*** Entries supplied ***

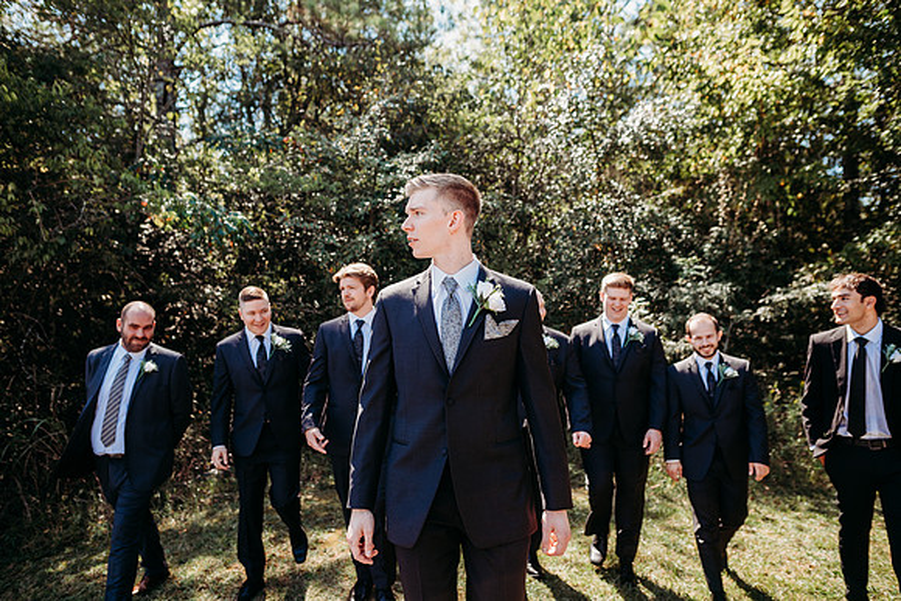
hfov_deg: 73.7
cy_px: 300
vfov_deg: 53.2
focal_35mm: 24
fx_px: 601
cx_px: 450
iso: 100
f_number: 2.8
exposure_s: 1/400
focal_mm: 24
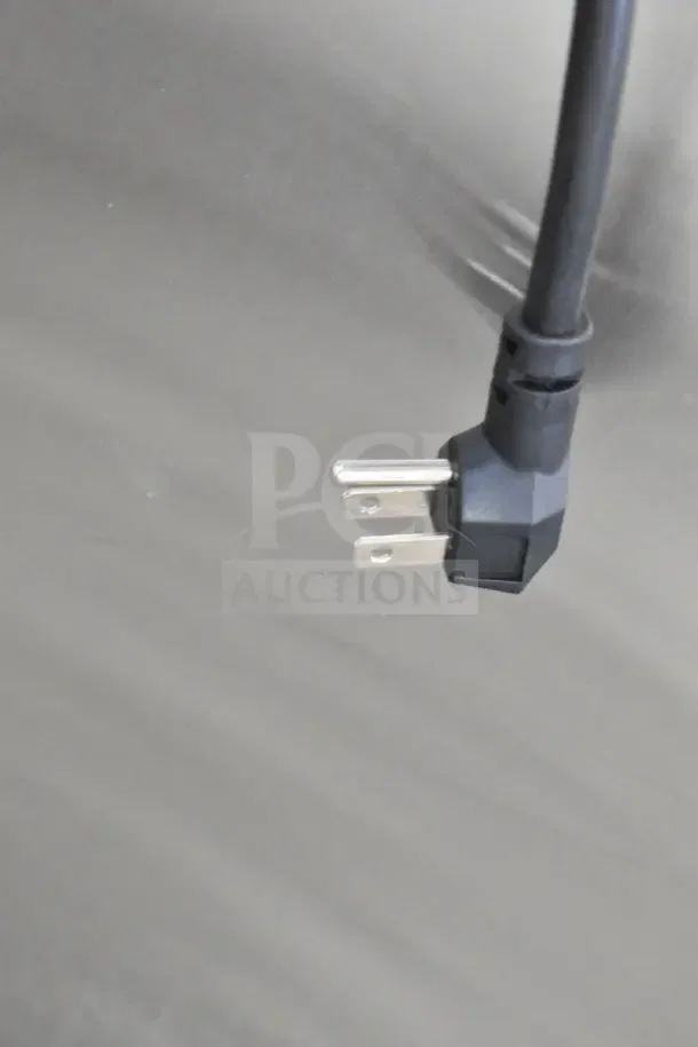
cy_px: 524
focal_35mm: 82
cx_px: 349
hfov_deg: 16.6
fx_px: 2399
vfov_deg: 24.6
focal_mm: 55
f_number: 5.6
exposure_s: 1/100
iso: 12800
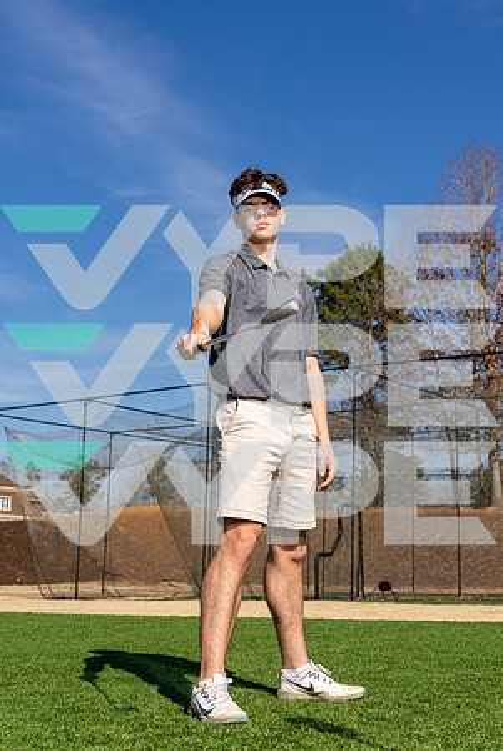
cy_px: 376
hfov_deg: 27.1
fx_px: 1045
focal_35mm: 50
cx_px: 252
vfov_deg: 39.6
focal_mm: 50
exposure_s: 1/320
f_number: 7.1
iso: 64
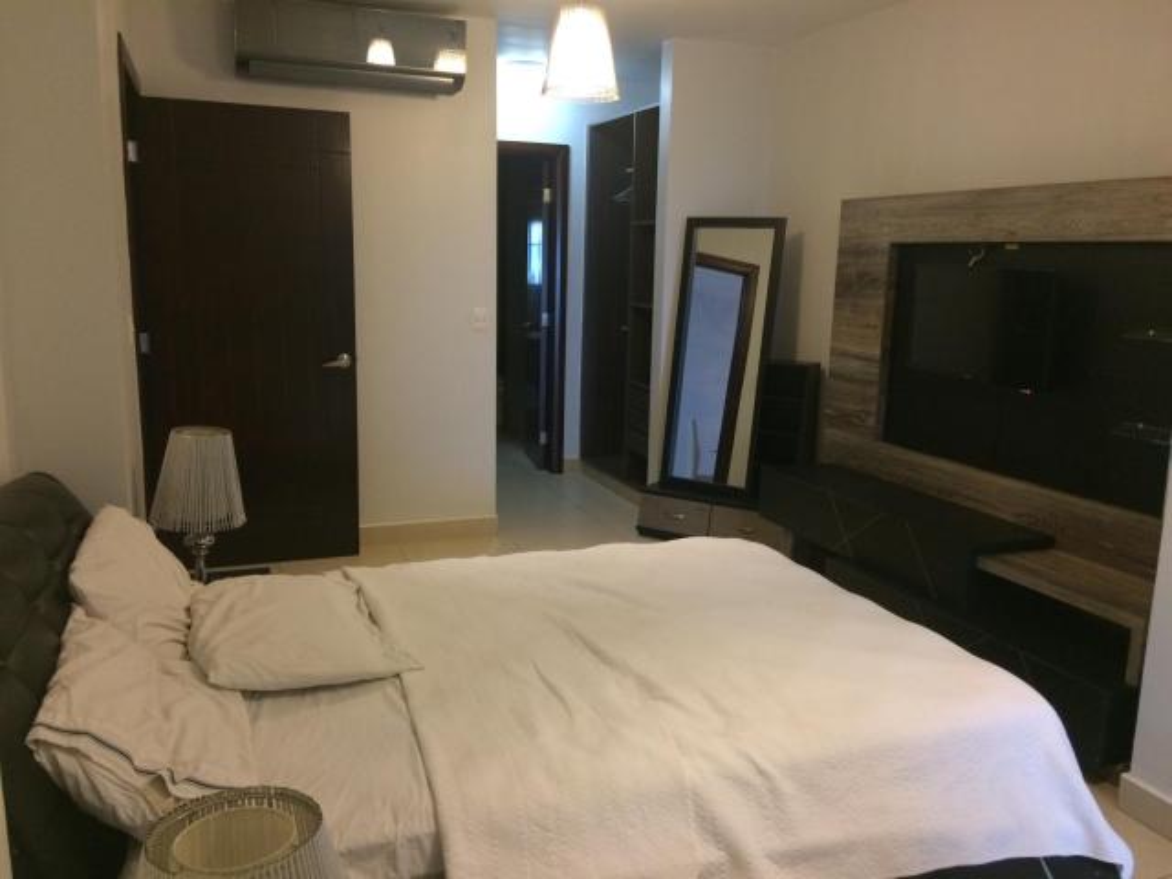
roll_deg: -2.7
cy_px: 440
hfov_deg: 61.7
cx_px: 586
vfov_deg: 48.2
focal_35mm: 29
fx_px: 982
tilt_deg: -10.8
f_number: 2.2
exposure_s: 1/24
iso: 320
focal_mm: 4.15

***

_Work request_
Set the entries down again exactly. Do not include the images.

_Problem solution_
hfov_deg: 73.7
cy_px: 300
vfov_deg: 53.2
focal_35mm: 24
fx_px: 601
cx_px: 450
iso: 100
f_number: 2.8
exposure_s: 1/400
focal_mm: 24
cy_px: 524
focal_35mm: 82
cx_px: 349
hfov_deg: 16.6
fx_px: 2399
vfov_deg: 24.6
focal_mm: 55
f_number: 5.6
exposure_s: 1/100
iso: 12800
cy_px: 376
hfov_deg: 27.1
fx_px: 1045
focal_35mm: 50
cx_px: 252
vfov_deg: 39.6
focal_mm: 50
exposure_s: 1/320
f_number: 7.1
iso: 64
roll_deg: -2.7
cy_px: 440
hfov_deg: 61.7
cx_px: 586
vfov_deg: 48.2
focal_35mm: 29
fx_px: 982
tilt_deg: -10.8
f_number: 2.2
exposure_s: 1/24
iso: 320
focal_mm: 4.15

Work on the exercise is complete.